The 88 Generation movement harbours two credible candidates for the highest office though: Ko Ko Gyi and Min Ko Naing.

The latter is not interested in a role in party politics, but Ko Ko Gyi is and it would be a strategic masterstroke if the NLD catapulted him into a prominent leadership position.

It is hardly a secret that one of the few issues in which the ruling USDP has an edge over the NLD concerns Muslims in general and Rohingya in particular.

Daw Aung San Suu Kyi’s credibility as a Nobel Peace Prize laureate and champion of human rights and democracy has been tarnished by her reluctance to speak out more strongly about the situation in Rakhine State. As an ambitious politician she has little to gain from doing so. She knows it would alienate many NLD supporters. For hardline Buddhist nationalists, even her cautious, minimal expressions of concern about the situation in Rakhine and sectarian violence elsewhere have been too much. Social media posts have accused her of being pro-Muslim; some have called her “Haji-ma”.

Ko Ko Gyi, on the other hand, has been outspoken about the Rohingya.

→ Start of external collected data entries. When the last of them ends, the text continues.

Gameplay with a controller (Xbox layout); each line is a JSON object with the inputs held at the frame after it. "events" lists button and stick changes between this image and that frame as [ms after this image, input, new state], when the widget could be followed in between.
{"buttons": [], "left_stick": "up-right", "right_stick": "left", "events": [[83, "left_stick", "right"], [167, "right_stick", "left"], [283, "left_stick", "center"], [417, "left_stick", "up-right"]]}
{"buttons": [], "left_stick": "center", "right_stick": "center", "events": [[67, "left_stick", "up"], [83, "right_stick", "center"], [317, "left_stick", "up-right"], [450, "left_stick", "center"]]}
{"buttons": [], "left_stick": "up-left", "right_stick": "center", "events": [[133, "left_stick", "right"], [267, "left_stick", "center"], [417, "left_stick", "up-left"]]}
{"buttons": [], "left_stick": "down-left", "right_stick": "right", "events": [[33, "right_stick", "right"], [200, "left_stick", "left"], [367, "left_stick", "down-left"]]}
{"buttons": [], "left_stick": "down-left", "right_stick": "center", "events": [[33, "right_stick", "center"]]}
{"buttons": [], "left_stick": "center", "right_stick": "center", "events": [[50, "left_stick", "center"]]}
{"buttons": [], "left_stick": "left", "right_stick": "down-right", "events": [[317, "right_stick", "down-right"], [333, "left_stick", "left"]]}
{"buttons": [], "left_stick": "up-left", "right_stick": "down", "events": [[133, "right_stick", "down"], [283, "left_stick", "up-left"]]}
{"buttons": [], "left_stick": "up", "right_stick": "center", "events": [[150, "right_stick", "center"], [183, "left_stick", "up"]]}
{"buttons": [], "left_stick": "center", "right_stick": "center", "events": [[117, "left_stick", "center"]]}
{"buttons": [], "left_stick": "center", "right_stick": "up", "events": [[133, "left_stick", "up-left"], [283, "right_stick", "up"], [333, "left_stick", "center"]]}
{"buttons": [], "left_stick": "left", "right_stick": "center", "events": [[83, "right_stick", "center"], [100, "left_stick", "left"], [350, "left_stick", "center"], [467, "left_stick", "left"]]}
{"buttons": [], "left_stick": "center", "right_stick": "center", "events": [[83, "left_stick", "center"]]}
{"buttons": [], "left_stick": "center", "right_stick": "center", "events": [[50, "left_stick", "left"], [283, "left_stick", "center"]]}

In an interview with the Editor-in-Chief of Frontier in late 2014, he said the Rohingya were encircling the homeland of the Rakhine Buddhists and having too many children. “We need to control population growth in Rakhine. Of course the Buddhist population is afraid,” he said, adding that there is no Rohingya ethnic group and that Muslims had murdered 20,000 Rakhine Buddhists in 1942.

Most Myanmar share his opinions.

Ko Ko Gyi’s 88 Generation reputation, his status as one of the country’s three best-known democratic politicians and his views on the situation in Rakhine mean that he might be just the candidate the NLD needs to lure voters away from the USDP.

It won’t be a pretty spectacle. But then again, the fight for power is rarely a beauty contest.